== Brief 1 ==
Print the prank hierarchy article in full, word for word.

== Excerpt to read ==
+-------+
The Prank Hierarchy

april-fools-dayIt’s April Fools Day, and I’d like to talk about pranks and practical jokes. You see a lot of these things floating around the internet, on television, and sometimes they’re things your friends play on you or each other. We’re all supposed to have a sense of humor about it, but the fact is that a significant number of pranks out there just straight up aren’t funny (at least to me) and some of them should never be pulled. Others are great – creative, fun, and entertaining. It may be hard, however, to determine if a prank you’re considering is a good or bad idea. So, here are my thoughts on the matter – feel free to disagree – about what makes a good practical joke and what makes a bad one.

Basic Precepts

So, in my opinion, the purpose of a practical joke is ultimately to be funny. The more people who are entertained, the better it is. Furthermore, the source of the amusement is the person upon whom the joke is being played, not the joke itself (though that can help). Accordingly, the wider variety of reactions you can get out of the person being pranked, the more interesting it will wind up being – humor, after all, is spontaneous. Finally, the greater concentration of negative reactions elicited by the joke, the worse it becomes, as the odds of feeling empathy or sympathy for the people being pranked rises. If you feel bad for the person you pull the joke on, it isn’t funny anymore.  At least, assuming you aren’t a sociopath.

With this in mind, here is my hierarchy of prank-types, from best to worst:

Pranks That Cause Bewilderment

A prank that causes bewilderment exposes the targets to something strange and inexplicable and asks them to react. Frequently, this joke is funny in and of itself. You get a lot of different reactions to these jokes – confusion, annoyance, amusement, excitement – and every once in a while the targets even start to play along. These are the best pranks because they’re fun, nobody is harmed or embarrassed, and usually everybody leaves the situation laughing along. Any joke that ends with everybody smiling is a pure winner.
+-------+
== Records supplied ==
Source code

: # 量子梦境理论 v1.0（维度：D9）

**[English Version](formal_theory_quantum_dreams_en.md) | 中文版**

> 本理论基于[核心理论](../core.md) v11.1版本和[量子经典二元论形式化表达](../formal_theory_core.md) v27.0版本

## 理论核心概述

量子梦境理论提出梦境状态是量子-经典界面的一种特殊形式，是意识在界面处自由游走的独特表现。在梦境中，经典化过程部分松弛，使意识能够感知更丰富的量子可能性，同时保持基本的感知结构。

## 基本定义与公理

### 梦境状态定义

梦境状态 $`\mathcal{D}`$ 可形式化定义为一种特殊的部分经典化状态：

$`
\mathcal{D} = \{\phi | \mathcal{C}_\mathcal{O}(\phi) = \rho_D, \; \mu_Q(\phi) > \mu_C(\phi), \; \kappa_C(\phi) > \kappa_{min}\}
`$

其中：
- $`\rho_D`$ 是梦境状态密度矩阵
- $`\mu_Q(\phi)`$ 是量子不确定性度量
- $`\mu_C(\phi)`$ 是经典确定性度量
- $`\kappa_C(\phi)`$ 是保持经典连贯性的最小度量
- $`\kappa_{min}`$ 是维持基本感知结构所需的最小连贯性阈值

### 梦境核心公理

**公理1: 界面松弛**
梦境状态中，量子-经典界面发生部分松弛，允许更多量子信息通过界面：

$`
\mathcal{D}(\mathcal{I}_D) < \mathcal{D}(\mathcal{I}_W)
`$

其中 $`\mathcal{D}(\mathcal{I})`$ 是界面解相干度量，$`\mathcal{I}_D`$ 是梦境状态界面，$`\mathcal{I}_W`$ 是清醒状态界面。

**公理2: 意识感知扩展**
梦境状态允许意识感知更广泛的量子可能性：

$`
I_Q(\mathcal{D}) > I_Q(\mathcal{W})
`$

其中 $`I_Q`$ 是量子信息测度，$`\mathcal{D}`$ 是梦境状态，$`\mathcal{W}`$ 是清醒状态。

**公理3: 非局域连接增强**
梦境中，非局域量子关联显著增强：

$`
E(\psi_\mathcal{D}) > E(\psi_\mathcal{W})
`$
+-------+
== Brief 2 ==
Update the records from the line containing "# 量子梦境理论 v1.0（维度：D9）" through the end of the records, changing every "清醒状态" to "觉醒状态" and leaving everything else unchanged. Give only those lines.

== Written answer 1 ==
The Prank Hierarchy

april-fools-dayIt’s April Fools Day, and I’d like to talk about pranks and practical jokes. You see a lot of these things floating around the internet, on television, and sometimes they’re things your friends play on you or each other. We’re all supposed to have a sense of humor about it, but the fact is that a significant number of pranks out there just straight up aren’t funny (at least to me) and some of them should never be pulled. Others are great – creative, fun, and entertaining. It may be hard, however, to determine if a prank you’re considering is a good or bad idea. So, here are my thoughts on the matter – feel free to disagree – about what makes a good practical joke and what makes a bad one.

Basic Precepts

So, in my opinion, the purpose of a practical joke is ultimately to be funny. The more people who are entertained, the better it is. Furthermore, the source of the amusement is the person upon whom the joke is being played, not the joke itself (though that can help). Accordingly, the wider variety of reactions you can get out of the person being pranked, the more interesting it will wind up being – humor, after all, is spontaneous. Finally, the greater concentration of negative reactions elicited by the joke, the worse it becomes, as the odds of feeling empathy or sympathy for the people being pranked rises. If you feel bad for the person you pull the joke on, it isn’t funny anymore.  At least, assuming you aren’t a sociopath.

With this in mind, here is my hierarchy of prank-types, from best to worst:

Pranks That Cause Bewilderment

A prank that causes bewilderment exposes the targets to something strange and inexplicable and asks them to react. Frequently, this joke is funny in and of itself. You get a lot of different reactions to these jokes – confusion, annoyance, amusement, excitement – and every once in a while the targets even start to play along. These are the best pranks because they’re fun, nobody is harmed or embarrassed, and usually everybody leaves the situation laughing along. Any joke that ends with everybody smiling is a pure winner.

== Written answer 2 ==
: # 量子梦境理论 v1.0（维度：D9）

**[English Version](formal_theory_quantum_dreams_en.md) | 中文版**

> 本理论基于[核心理论](../core.md) v11.1版本和[量子经典二元论形式化表达](../formal_theory_core.md) v27.0版本

## 理论核心概述

量子梦境理论提出梦境状态是量子-经典界面的一种特殊形式，是意识在界面处自由游走的独特表现。在梦境中，经典化过程部分松弛，使意识能够感知更丰富的量子可能性，同时保持基本的感知结构。

## 基本定义与公理

### 梦境状态定义

梦境状态 $`\mathcal{D}`$ 可形式化定义为一种特殊的部分经典化状态：

$`
\mathcal{D} = \{\phi | \mathcal{C}_\mathcal{O}(\phi) = \rho_D, \; \mu_Q(\phi) > \mu_C(\phi), \; \kappa_C(\phi) > \kappa_{min}\}
`$

其中：
- $`\rho_D`$ 是梦境状态密度矩阵
- $`\mu_Q(\phi)`$ 是量子不确定性度量
- $`\mu_C(\phi)`$ 是经典确定性度量
- $`\kappa_C(\phi)`$ 是保持经典连贯性的最小度量
- $`\kappa_{min}`$ 是维持基本感知结构所需的最小连贯性阈值

### 梦境核心公理

**公理1: 界面松弛**
梦境状态中，量子-经典界面发生部分松弛，允许更多量子信息通过界面：

$`
\mathcal{D}(\mathcal{I}_D) < \mathcal{D}(\mathcal{I}_W)
`$

其中 $`\mathcal{D}(\mathcal{I})`$ 是界面解相干度量，$`\mathcal{I}_D`$ 是梦境状态界面，$`\mathcal{I}_W`$ 是觉醒状态界面。

**公理2: 意识感知扩展**
梦境状态允许意识感知更广泛的量子可能性：

$`
I_Q(\mathcal{D}) > I_Q(\mathcal{W})
`$

其中 $`I_Q`$ 是量子信息测度，$`\mathcal{D}`$ 是梦境状态，$`\mathcal{W}`$ 是觉醒状态。

**公理3: 非局域连接增强**
梦境中，非局域量子关联显著增强：

$`
E(\psi_\mathcal{D}) > E(\psi_\mathcal{W})
`$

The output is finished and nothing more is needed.